━━━━━ Data records ━━━━━

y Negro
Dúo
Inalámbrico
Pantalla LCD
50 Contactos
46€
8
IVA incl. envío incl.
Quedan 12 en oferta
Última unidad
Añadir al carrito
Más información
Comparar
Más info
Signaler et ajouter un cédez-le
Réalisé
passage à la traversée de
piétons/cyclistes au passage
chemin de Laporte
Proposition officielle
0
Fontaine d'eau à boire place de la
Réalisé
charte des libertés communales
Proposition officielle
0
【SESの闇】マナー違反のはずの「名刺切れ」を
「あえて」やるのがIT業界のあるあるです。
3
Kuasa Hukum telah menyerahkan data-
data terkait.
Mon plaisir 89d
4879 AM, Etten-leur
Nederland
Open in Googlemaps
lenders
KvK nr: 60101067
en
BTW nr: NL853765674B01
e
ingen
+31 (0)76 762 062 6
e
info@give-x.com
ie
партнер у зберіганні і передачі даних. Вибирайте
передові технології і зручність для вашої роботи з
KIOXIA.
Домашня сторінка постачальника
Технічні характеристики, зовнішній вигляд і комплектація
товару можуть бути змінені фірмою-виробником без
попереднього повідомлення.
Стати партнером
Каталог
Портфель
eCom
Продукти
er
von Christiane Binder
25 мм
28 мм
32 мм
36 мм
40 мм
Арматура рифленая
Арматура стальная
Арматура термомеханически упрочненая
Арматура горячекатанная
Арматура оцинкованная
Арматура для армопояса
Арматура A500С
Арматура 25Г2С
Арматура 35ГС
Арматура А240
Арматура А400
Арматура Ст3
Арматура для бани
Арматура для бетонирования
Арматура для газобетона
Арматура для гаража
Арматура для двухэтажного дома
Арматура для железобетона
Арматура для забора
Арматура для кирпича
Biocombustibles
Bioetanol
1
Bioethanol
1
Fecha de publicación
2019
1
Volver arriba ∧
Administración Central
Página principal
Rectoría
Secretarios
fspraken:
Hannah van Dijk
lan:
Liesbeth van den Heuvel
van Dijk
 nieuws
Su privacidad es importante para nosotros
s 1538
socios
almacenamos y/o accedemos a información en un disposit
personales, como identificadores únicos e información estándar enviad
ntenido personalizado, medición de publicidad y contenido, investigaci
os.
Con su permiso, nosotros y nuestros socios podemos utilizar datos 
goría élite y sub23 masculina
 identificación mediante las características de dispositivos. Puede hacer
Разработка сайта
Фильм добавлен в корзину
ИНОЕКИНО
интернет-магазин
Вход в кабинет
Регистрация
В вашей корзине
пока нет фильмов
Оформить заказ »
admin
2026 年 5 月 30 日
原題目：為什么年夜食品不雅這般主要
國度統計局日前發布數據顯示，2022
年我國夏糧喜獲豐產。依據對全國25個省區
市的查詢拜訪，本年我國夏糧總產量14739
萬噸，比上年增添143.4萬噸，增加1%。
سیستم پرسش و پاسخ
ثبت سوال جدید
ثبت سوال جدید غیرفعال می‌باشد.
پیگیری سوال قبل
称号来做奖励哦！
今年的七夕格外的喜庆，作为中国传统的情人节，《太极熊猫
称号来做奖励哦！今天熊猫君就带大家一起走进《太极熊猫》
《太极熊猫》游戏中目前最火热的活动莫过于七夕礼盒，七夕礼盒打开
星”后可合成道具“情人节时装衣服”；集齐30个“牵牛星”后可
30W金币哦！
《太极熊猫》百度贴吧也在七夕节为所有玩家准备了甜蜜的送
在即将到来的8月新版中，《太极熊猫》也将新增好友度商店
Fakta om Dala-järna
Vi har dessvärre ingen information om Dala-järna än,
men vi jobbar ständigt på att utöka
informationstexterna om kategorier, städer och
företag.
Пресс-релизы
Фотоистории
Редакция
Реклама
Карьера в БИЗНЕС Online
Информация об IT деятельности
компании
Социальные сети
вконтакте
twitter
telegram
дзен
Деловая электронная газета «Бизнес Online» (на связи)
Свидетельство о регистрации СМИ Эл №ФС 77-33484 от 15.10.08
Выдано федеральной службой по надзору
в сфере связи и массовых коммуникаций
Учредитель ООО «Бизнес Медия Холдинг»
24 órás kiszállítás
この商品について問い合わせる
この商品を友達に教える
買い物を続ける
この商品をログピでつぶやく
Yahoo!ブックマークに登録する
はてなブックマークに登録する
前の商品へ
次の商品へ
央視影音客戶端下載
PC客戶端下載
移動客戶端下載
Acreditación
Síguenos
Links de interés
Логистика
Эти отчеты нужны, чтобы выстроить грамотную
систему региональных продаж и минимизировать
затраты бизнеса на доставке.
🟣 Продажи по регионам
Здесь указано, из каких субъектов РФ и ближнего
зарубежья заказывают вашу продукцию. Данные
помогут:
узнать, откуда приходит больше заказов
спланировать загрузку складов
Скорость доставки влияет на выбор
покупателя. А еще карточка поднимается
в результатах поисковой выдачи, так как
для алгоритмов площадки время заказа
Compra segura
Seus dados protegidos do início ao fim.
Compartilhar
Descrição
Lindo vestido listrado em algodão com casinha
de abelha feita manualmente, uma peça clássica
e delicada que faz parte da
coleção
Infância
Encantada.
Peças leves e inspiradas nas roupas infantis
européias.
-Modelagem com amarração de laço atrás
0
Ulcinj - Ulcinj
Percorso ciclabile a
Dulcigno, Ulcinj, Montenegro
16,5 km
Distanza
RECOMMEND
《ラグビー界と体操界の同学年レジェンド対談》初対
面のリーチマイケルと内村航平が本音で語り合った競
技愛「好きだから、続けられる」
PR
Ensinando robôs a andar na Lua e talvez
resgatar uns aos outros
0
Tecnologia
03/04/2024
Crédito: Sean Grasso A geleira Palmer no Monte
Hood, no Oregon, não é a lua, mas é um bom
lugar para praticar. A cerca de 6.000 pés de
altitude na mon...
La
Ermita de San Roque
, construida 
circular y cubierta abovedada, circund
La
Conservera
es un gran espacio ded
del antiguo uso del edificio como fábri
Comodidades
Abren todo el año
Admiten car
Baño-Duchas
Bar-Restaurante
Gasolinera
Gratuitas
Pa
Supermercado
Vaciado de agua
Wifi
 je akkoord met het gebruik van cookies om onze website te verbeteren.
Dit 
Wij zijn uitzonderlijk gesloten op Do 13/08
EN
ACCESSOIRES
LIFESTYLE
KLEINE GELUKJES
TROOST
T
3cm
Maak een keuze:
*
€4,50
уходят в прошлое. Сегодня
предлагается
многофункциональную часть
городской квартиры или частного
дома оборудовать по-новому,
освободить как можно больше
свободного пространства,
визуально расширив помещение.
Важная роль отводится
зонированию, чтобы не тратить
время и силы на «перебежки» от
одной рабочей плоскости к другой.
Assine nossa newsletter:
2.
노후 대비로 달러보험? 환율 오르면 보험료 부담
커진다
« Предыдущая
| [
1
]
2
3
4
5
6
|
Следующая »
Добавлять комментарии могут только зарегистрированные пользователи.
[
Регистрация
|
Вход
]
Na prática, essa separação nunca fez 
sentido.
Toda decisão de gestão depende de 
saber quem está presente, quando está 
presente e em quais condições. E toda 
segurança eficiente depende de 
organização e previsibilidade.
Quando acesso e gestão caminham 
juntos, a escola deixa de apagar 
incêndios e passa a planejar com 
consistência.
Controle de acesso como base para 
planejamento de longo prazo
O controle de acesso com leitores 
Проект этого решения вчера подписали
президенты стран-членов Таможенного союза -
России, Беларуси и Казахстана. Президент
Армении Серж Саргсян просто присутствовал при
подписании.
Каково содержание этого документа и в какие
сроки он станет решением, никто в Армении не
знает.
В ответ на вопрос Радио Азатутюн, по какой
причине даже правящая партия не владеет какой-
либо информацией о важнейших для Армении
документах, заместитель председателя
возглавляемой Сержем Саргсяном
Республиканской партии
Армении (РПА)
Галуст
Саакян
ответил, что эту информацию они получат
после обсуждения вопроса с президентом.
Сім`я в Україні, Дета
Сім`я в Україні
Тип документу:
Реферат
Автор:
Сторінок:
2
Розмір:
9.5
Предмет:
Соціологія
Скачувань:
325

━━━━━

▶ **Task details**:
Output exactly the line containing "одной рабочей плоскости к другой." together with every line after it, ending at the final line of the entries.

▶ **Output for this task**:
одной рабочей плоскости к другой.
Assine nossa newsletter:
2.
노후 대비로 달러보험? 환율 오르면 보험료 부담
커진다
« Предыдущая
| [
1
]
2
3
4
5
6
|
Следующая »
Добавлять комментарии могут только зарегистрированные пользователи.
[
Регистрация
|
Вход
]
Na prática, essa separação nunca fez 
sentido.
Toda decisão de gestão depende de 
saber quem está presente, quando está 
presente e em quais condições. E toda 
segurança eficiente depende de 
organização e previsibilidade.
Quando acesso e gestão caminham 
juntos, a escola deixa de apagar 
incêndios e passa a planejar com 
consistência.
Controle de acesso como base para 
planejamento de longo prazo
O controle de acesso com leitores 
Проект этого решения вчера подписали
президенты стран-членов Таможенного союза -
России, Беларуси и Казахстана. Президент
Армении Серж Саргсян просто присутствовал при
подписании.
Каково содержание этого документа и в какие
сроки он станет решением, никто в Армении не
знает.
В ответ на вопрос Радио Азатутюн, по какой
причине даже правящая партия не владеет какой-
либо информацией о важнейших для Армении
документах, заместитель председателя
возглавляемой Сержем Саргсяном
Республиканской партии
Армении (РПА)
Галуст
Саакян
ответил, что эту информацию они получат
после обсуждения вопроса с президентом.
Сім`я в Україні, Дета
Сім`я в Україні
Тип документу:
Реферат
Автор:
Сторінок:
2
Розмір:
9.5
Предмет:
Соціологія
Скачувань:
325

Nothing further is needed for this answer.